The Deep Image and Ethnopoetics
IN THE LATE ’50S AND EARLY ’60S, another group important to the New American Poetry was emerging, primarily in New York. They were a sort of “in-between” generation—younger than most of the poets in the Allen anthology but older than the second-generation New York School or the Language poets. This group began publishing in magazines such as Some/thing, Poems from the Floating World, Trobar, Matter, and Caterpillar. Poets most closely allied with this group include Jerome Rothenberg, Robert Kelly, Clayton Eshleman, Diane Wakoski, David Antin, Paul Blackburn, Frank Samperi, Armand Schwerner, and George Economou.
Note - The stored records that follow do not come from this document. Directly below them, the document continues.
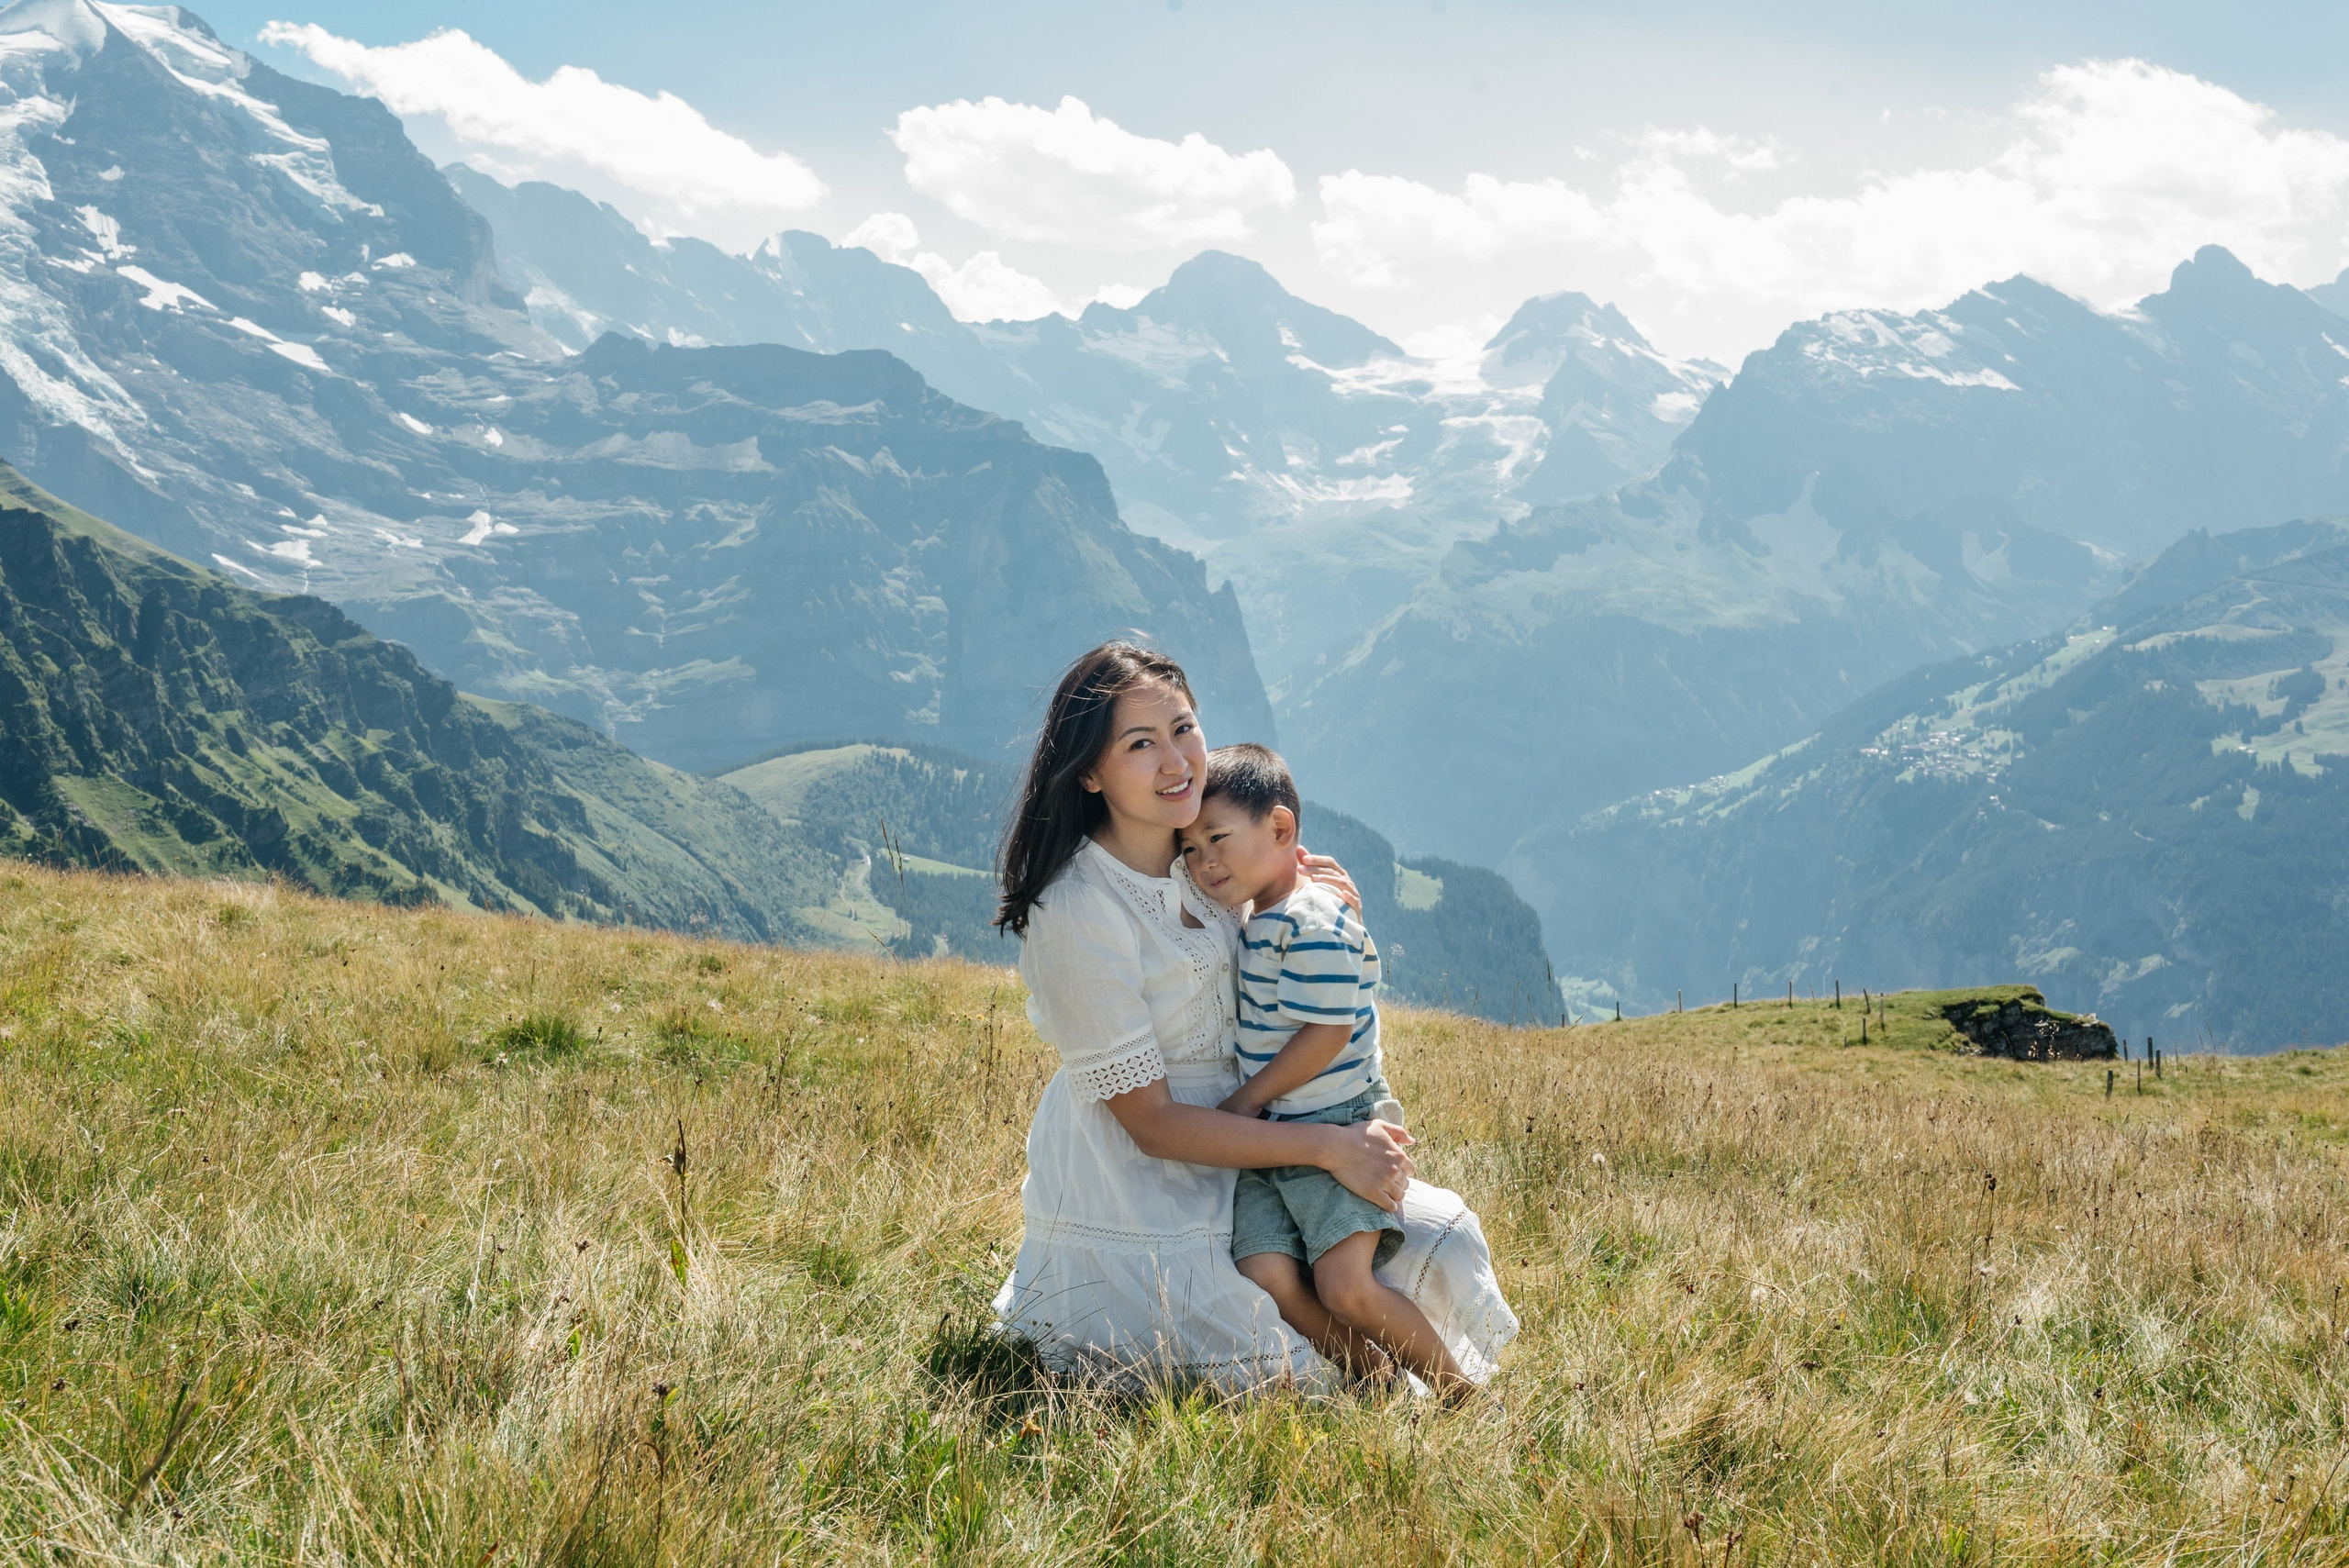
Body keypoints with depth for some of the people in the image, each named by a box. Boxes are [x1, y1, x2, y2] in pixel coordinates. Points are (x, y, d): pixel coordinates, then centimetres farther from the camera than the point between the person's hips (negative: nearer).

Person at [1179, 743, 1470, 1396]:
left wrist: (1247, 1098, -10)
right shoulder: (1255, 921, 14)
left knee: (1344, 1286, -19)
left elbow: (1327, 1033, -19)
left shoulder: (1313, 923, -16)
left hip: (1338, 1129, -8)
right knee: (1267, 1275, -12)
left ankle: (1460, 1394, -2)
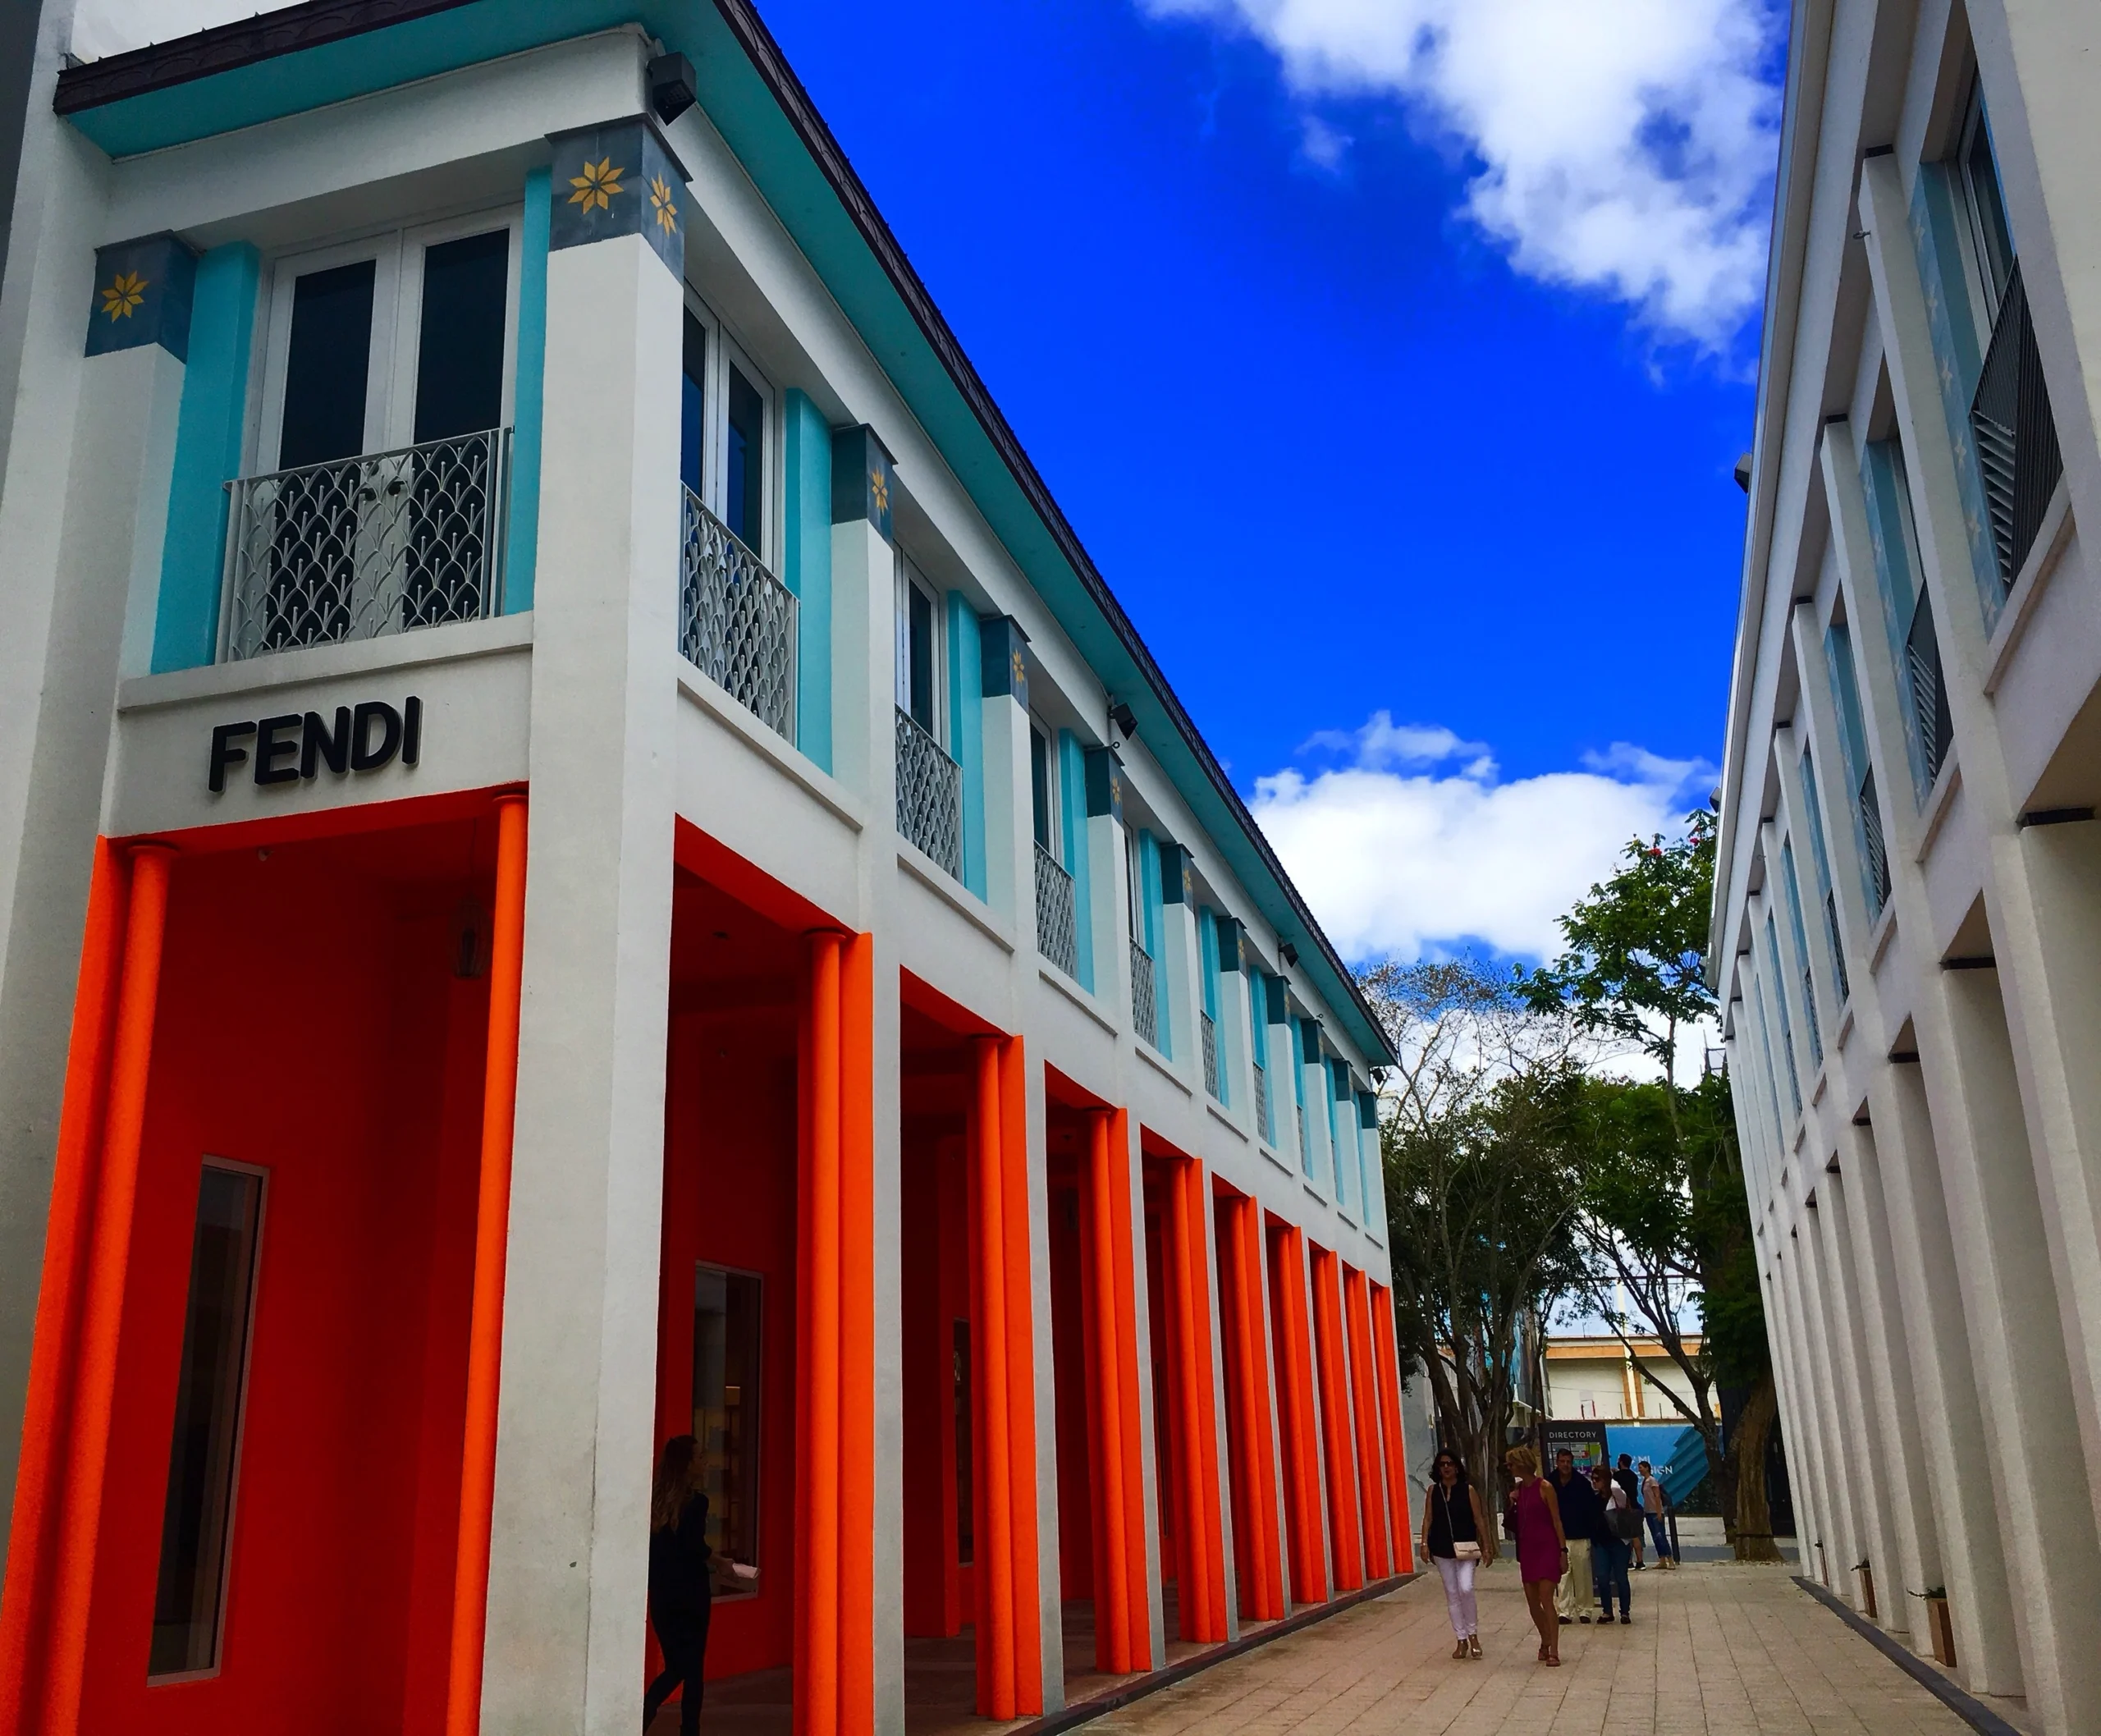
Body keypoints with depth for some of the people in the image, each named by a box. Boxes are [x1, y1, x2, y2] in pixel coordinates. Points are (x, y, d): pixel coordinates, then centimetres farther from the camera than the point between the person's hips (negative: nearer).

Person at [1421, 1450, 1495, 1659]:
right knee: (1452, 1594, 6)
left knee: (1465, 1589, -17)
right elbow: (1428, 1519, 4)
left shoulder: (1468, 1489, -3)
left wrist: (1487, 1546, -3)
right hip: (1442, 1549, 3)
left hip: (1466, 1548, -3)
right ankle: (1461, 1640, 16)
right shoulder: (1433, 1490, 3)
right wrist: (1425, 1543, -5)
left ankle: (1473, 1634, 4)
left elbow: (1479, 1519, -1)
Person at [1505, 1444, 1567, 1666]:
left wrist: (1563, 1551, -13)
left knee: (1546, 1600, -12)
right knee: (1532, 1601, 10)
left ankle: (1554, 1652, -8)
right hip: (1527, 1549, 7)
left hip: (1547, 1548, -7)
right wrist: (1512, 1505, -5)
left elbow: (1556, 1520, -9)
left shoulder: (1544, 1487, -10)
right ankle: (1545, 1641, 29)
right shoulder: (1518, 1489, 8)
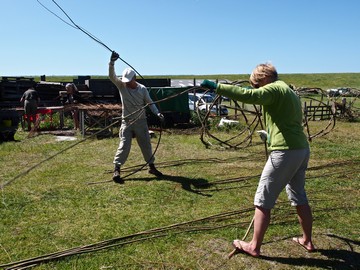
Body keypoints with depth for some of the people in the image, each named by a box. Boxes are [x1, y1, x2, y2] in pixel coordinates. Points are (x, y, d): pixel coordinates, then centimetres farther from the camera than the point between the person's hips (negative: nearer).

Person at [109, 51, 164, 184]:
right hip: (127, 122, -2)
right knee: (124, 145, -8)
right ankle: (116, 170, -3)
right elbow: (111, 76, -20)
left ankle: (152, 167, 25)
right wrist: (112, 62, -36)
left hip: (141, 122, 2)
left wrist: (157, 113, -13)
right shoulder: (121, 85, -5)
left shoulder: (142, 89, -3)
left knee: (146, 144, 10)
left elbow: (150, 103, 3)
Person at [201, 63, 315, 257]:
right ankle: (307, 241, 34)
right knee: (299, 198, 22)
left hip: (285, 151, -10)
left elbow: (248, 95, -26)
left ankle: (254, 247, 9)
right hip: (302, 149, 10)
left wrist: (216, 87, -25)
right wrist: (271, 135, 31)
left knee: (262, 201, 1)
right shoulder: (290, 92, 21)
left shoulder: (274, 89, -8)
The basic sense of deep image poetry, as distinct from Imagism, was, according to Robert Kelly, to “generate a kind of poetry not necessarily dominated by the images, but in which it is the rhythm of images which forms the dominant movement of the poem.” [8] Jerome Rothenberg would later describe the “deep image” as “a power, among several, by which the poem is sighted & brought close.” Investigations into deep image existed alongside and resonated with work in translation, performance, and an awareness of earlier avant-gardes and poetry from “those anonymous tribal & subterranean predecessors.”
Consequently, these poets were keenly aware of the need to build on the insights and discoveries of Dada and Surrealism. Ethnopoetics developed, in part, out of a growing awareness “that we weren’t just doing something new (which we were) but were getting back in our own terms to fundamental ways of seeing & languaging from which we (the larger ‘we’ of the Western enterprise) had long been cut off.” [9] Thus, ethnopoetics is a recognition of the “primitive” as a way to ease ourselves into the future. Alcheringa: Ethnopoetics, “a first journal of the world’s tribal poetries,” edited by Jerome Rothenberg and Dennis Tedlock, published five numbers in its first series (1970–73) and continued forward with a second series in 1975. Several of the issues contained phonograph records, including readings by Jaime de Angelo, Jackson Mac Low, and Anne Waldman.
New Wilderness Letter (edited primarily by Jerome Rothenberg but with the help of co- and guest editors) extended the ethnopoetics project into an exploration of the relation between old and new forms of art-making across the full spectrum of arts. One of the most interesting issues was New Wilderness Letter 11 (1982), entitied The Book, Spiritual Instrument, which Rothenberg coedited with anthropologist/poet David Guss. A significant contribution to the ethnopoetic project is to be found in the collection of anthologies edited by Rothenberg, including Technicians of the Sacred, Shaking the Pumpkin, America: a Prophecy (with George Quasha), and A Big Jewish Book.